Anyway, the kind of theological thinking was popular in England, Prussia/Germany, and the Northeastern US from about 1870-1930. I say NE US because the south has been destroyed by the US Civil War. We are talking principally about Ivy league scholars from mainline protestant denominations.

I remember being surprised by a comment Scott Hahn made when discussing the historical critical method. He said one of the main pushers of the scholarship was Otto Von Bismark. He thought Christianity could not stand up to this kind of scrutiny so he financed it very generously.

So what about Catholic scholarship? You need to understand that anticlerical movements had done a number on Catholic intellectuals. The Jesuits had been suppressed. Many priests had been killed. A lot of Catholic scholars were afraid to sound too Catholic. The protestant scholars always set the direction and defined what was considered advanced thinking. Catholic scholarship was very much in "me too" mode. So that is mostly what you got. Catholic theologians swallowing all the protestant assumptions whole.

The papacy responded with some anti-intellectual decisions. Catholicism is not, in principle, anti-intellectual but at this time it seemed the prudent course. It may have been a bit of an over-reaction. Certainly some of the theologians that were disciplined were later embraced as experts for Vatican II.

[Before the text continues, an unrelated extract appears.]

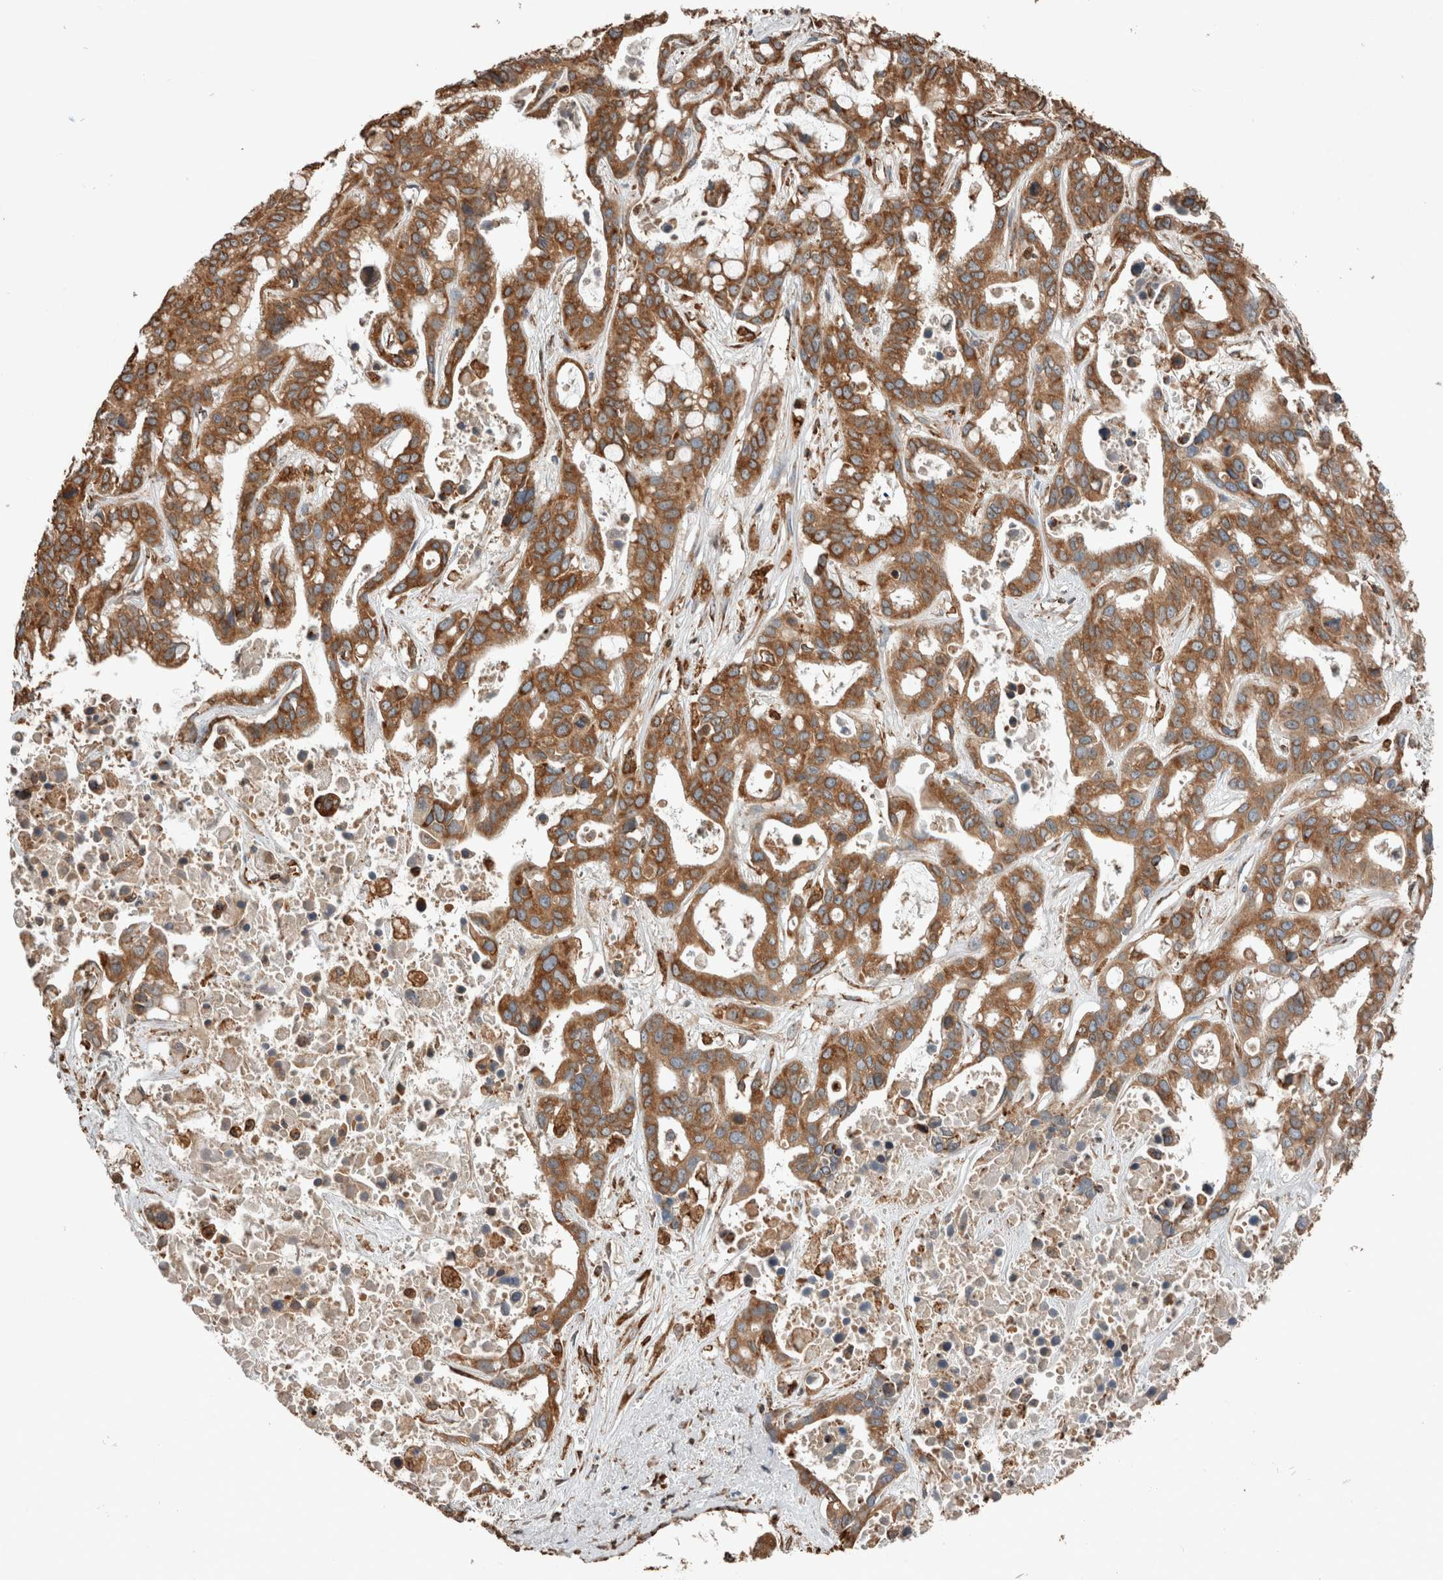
{"staining": {"intensity": "moderate", "quantity": ">75%", "location": "cytoplasmic/membranous"}, "tissue": "liver cancer", "cell_type": "Tumor cells", "image_type": "cancer", "snomed": [{"axis": "morphology", "description": "Cholangiocarcinoma"}, {"axis": "topography", "description": "Liver"}], "caption": "This is a photomicrograph of IHC staining of cholangiocarcinoma (liver), which shows moderate positivity in the cytoplasmic/membranous of tumor cells.", "gene": "ERAP2", "patient": {"sex": "female", "age": 65}}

God gave the church what she needed just before she needed it. The doctrine of infallibility and the historical analysis of Blessed John Henry Newman were the exact antidote to this spiritual poison. Running away from scholarship is not the answer. That is what fundamentalists have done and Catholics did it too for a season. But ultimately scholarship must be redeemed but not discarded.


  1. Re: "God gave the church what she needed just before she needed it"-- I agree. Cardinal Newman really disliked the declaration of papal infallibility that came out in his own day. He agreed with the doctrine but he thought it was a needless agitation of the Church-- that doctrines should be defined when they're disputed, not before. He said that the whole Church was at peace and no one was attacking the dogma, so Rome should have left well enough alone. But it would have looked so self-serving if a pope defined the dogma of papal infallibility just when everyone was starting to question it. The Holy Spirit knew we needed it sooner, at a time when it would be happily acclaimed by all the Church.

  2. Thanks for all the comments. Glad you stopped by.

    I think people have always questioned papal infallibility. It was more a question of making it precise enough to stand up to more sophisticated scrutiny. Newman's thinking allowed the church to be more precise. His opposition might have been due to humility. But the church knew the insights God gave him were for the whole church.